- [Description of the task]: List all the lines in these records that hold "الثاني".

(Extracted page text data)

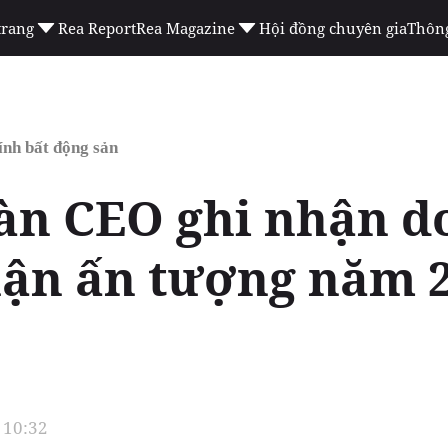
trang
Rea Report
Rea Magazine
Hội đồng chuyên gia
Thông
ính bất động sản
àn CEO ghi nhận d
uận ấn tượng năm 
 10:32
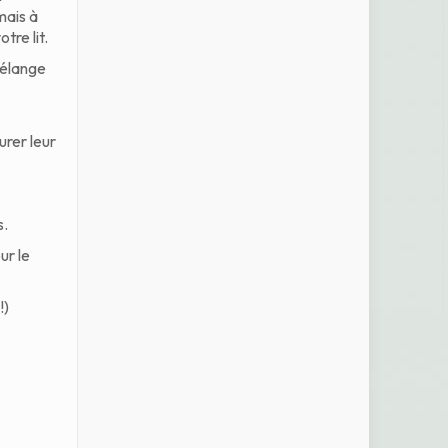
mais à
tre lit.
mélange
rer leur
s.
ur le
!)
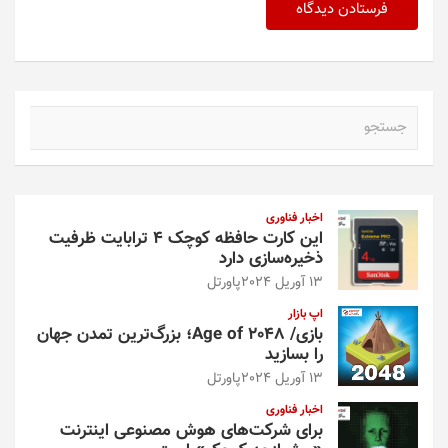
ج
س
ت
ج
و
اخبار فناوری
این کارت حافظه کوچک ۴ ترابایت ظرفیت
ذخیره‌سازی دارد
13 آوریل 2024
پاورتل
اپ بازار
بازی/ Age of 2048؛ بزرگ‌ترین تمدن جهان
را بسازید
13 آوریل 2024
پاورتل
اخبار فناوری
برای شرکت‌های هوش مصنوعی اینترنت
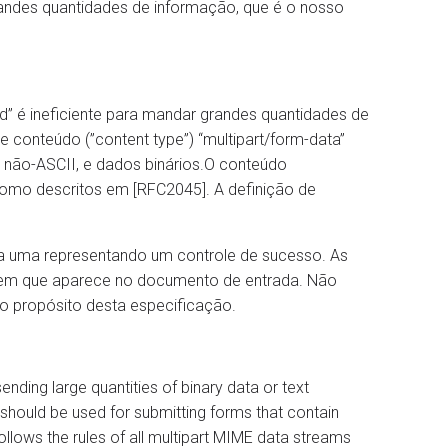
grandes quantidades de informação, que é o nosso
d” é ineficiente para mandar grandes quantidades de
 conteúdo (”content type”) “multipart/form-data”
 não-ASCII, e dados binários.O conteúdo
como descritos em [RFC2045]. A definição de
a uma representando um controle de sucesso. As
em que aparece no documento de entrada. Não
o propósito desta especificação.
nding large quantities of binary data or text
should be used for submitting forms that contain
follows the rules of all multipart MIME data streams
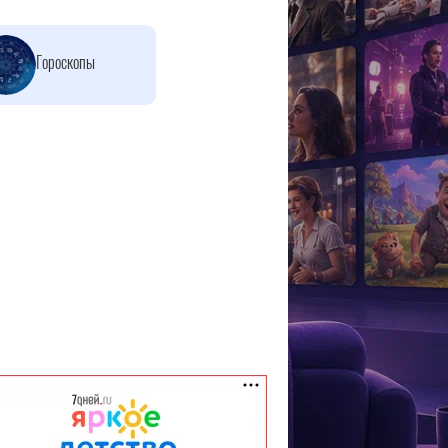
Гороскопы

==

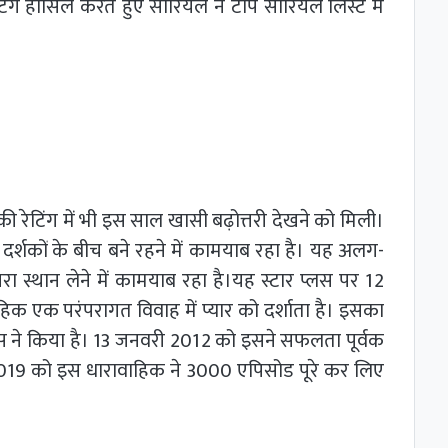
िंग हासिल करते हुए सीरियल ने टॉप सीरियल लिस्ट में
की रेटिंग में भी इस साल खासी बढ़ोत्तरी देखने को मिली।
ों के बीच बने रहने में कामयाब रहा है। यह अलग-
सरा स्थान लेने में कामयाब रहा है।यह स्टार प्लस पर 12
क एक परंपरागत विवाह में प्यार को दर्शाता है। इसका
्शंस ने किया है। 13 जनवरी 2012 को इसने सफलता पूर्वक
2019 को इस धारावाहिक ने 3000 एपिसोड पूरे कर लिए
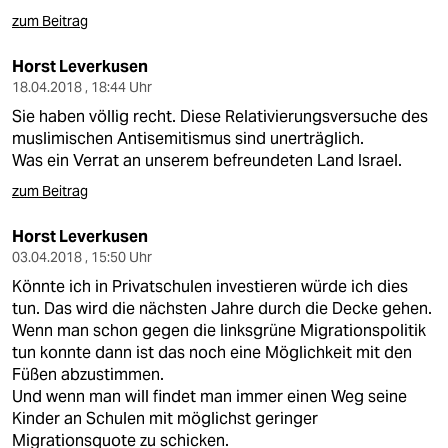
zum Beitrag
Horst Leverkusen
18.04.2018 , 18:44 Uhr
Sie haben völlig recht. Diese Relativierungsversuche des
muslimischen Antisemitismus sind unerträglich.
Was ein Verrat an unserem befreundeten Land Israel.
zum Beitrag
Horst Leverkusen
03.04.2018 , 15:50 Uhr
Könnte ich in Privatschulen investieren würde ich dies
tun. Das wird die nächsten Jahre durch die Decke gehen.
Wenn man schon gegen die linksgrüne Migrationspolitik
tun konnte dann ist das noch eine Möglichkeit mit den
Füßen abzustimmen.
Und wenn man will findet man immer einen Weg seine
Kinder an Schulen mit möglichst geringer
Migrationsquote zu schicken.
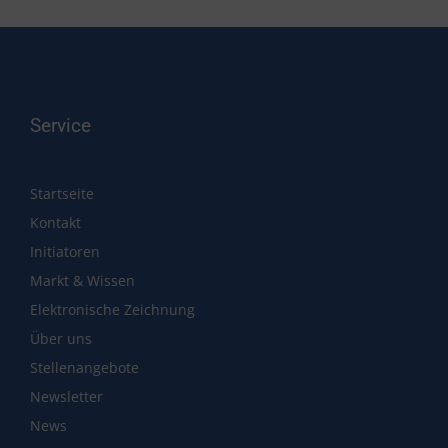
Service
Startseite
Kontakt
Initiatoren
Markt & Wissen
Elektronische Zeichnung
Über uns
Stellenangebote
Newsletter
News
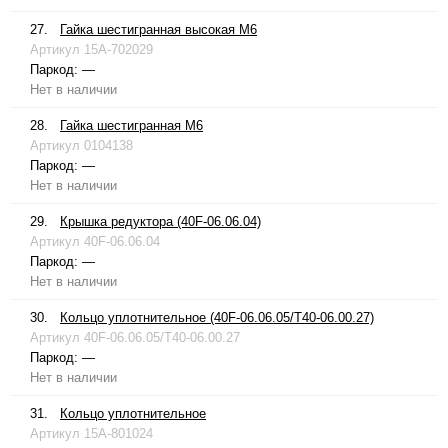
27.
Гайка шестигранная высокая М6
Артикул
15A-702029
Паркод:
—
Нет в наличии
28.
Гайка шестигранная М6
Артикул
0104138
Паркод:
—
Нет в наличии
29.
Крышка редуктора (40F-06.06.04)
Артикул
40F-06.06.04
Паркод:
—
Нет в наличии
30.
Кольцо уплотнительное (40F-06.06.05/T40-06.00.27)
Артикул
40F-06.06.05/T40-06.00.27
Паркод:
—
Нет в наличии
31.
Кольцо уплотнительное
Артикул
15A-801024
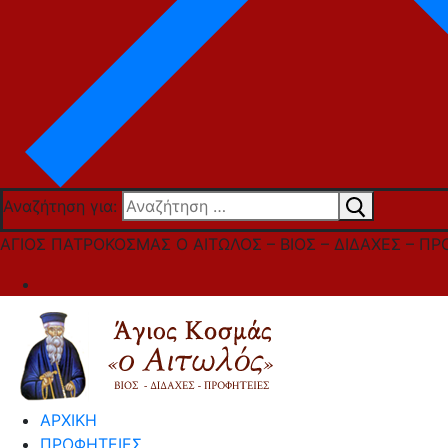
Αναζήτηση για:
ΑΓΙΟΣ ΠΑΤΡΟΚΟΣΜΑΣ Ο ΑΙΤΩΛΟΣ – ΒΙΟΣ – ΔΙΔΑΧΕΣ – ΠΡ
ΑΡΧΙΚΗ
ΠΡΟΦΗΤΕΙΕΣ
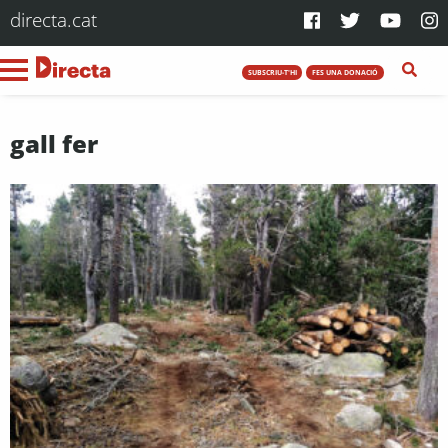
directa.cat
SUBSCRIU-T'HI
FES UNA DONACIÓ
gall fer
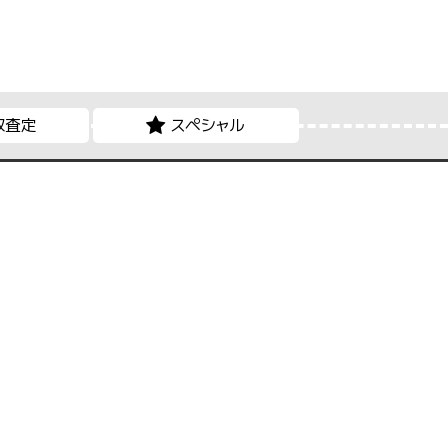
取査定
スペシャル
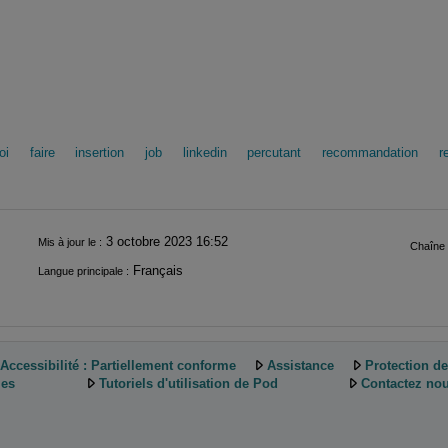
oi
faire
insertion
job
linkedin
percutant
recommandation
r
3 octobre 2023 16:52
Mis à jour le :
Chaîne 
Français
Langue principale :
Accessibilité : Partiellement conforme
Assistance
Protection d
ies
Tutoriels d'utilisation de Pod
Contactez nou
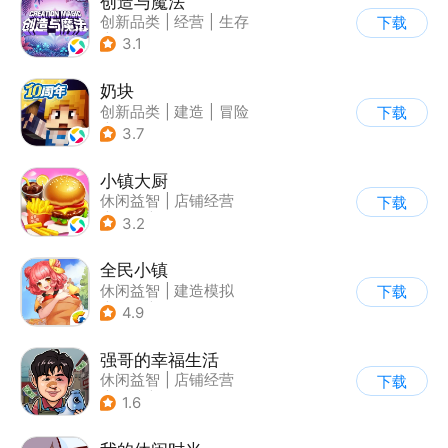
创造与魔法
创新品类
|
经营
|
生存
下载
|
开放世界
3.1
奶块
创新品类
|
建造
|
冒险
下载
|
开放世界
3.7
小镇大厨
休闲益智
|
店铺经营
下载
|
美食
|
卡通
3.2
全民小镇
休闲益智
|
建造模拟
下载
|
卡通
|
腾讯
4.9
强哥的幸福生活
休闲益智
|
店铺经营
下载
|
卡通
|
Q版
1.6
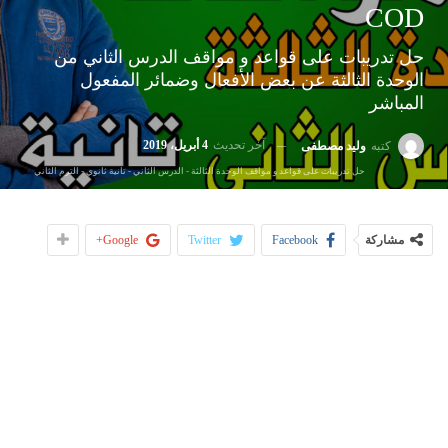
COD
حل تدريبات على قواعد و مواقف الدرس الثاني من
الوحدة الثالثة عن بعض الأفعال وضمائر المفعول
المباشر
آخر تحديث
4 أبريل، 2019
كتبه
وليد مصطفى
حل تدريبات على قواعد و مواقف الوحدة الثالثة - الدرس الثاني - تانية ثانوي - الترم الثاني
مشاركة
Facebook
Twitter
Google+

--

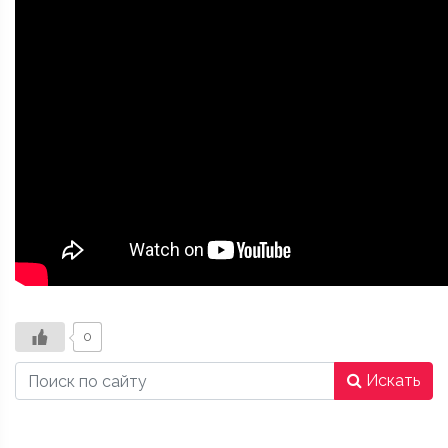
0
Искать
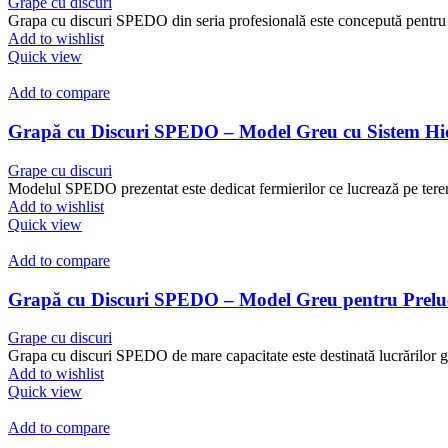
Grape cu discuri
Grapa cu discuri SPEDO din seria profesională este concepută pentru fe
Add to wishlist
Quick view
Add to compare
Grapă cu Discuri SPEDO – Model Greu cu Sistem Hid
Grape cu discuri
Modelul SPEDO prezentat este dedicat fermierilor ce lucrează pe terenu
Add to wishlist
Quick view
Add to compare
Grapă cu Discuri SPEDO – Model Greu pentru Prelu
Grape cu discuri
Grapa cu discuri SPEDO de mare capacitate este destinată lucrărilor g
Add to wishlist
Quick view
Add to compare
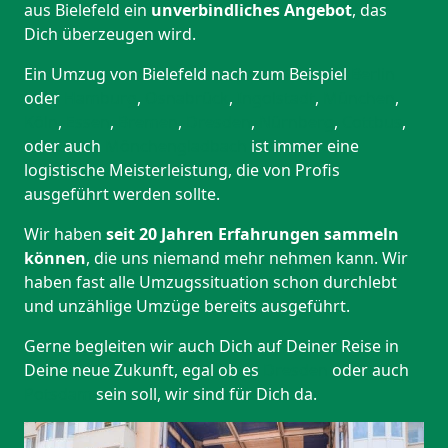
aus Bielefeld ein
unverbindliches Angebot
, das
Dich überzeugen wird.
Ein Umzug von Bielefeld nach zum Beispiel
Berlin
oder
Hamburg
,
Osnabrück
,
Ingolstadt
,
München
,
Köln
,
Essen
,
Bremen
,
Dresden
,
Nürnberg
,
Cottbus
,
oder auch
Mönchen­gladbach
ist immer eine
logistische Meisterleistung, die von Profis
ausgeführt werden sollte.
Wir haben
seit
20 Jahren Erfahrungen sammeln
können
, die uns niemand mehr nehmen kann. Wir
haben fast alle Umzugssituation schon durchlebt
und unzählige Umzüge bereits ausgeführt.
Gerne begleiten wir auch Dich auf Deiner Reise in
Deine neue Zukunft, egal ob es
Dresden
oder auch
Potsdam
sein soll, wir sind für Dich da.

- [Exercise result]:
حل تدريبات على قواعد و مواقف الدرس الثاني من
حل تدريبات على قواعد و مواقف الوحدة الثالثة - الدرس الثاني - تانية ثانوي - الترم الثاني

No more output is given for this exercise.